[Recorded data]
====

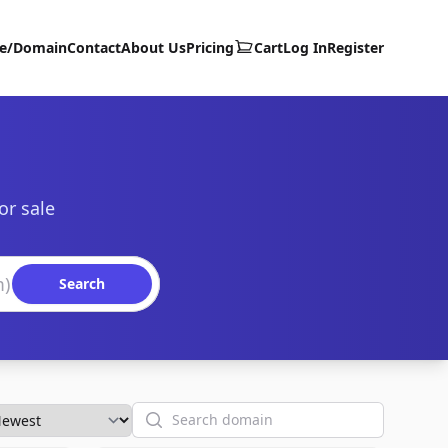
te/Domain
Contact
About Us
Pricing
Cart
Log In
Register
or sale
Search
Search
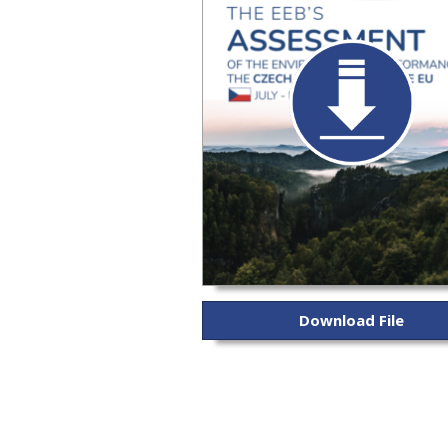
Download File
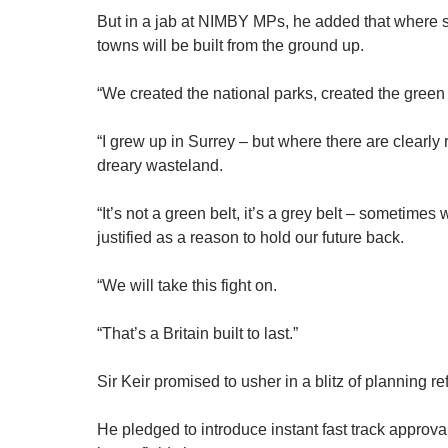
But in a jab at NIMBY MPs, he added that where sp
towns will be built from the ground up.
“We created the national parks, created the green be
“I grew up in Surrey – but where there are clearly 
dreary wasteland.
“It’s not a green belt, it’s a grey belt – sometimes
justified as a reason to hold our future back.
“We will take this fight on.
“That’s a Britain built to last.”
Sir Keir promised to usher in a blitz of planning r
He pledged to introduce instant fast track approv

====

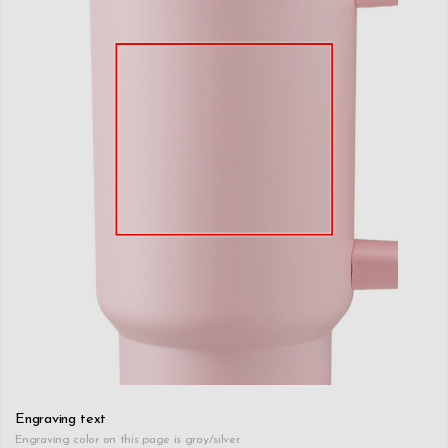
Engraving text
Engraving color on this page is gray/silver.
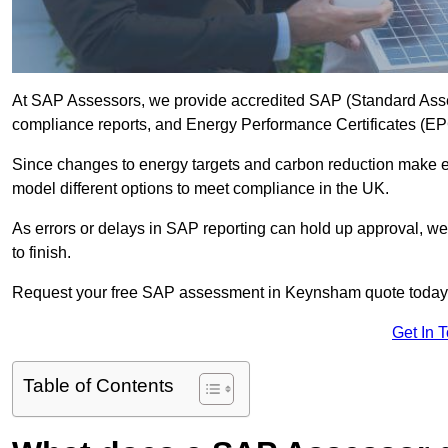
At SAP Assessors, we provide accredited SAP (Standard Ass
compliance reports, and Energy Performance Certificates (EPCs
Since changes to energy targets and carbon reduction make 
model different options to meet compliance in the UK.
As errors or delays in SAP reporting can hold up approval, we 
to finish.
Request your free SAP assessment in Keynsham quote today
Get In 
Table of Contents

====

*DIRECTIONS FOR THIS TASK*: From the records above, report the number of lines that hold the string "built" and add nothing.

*OUTPUT BELOW*: 2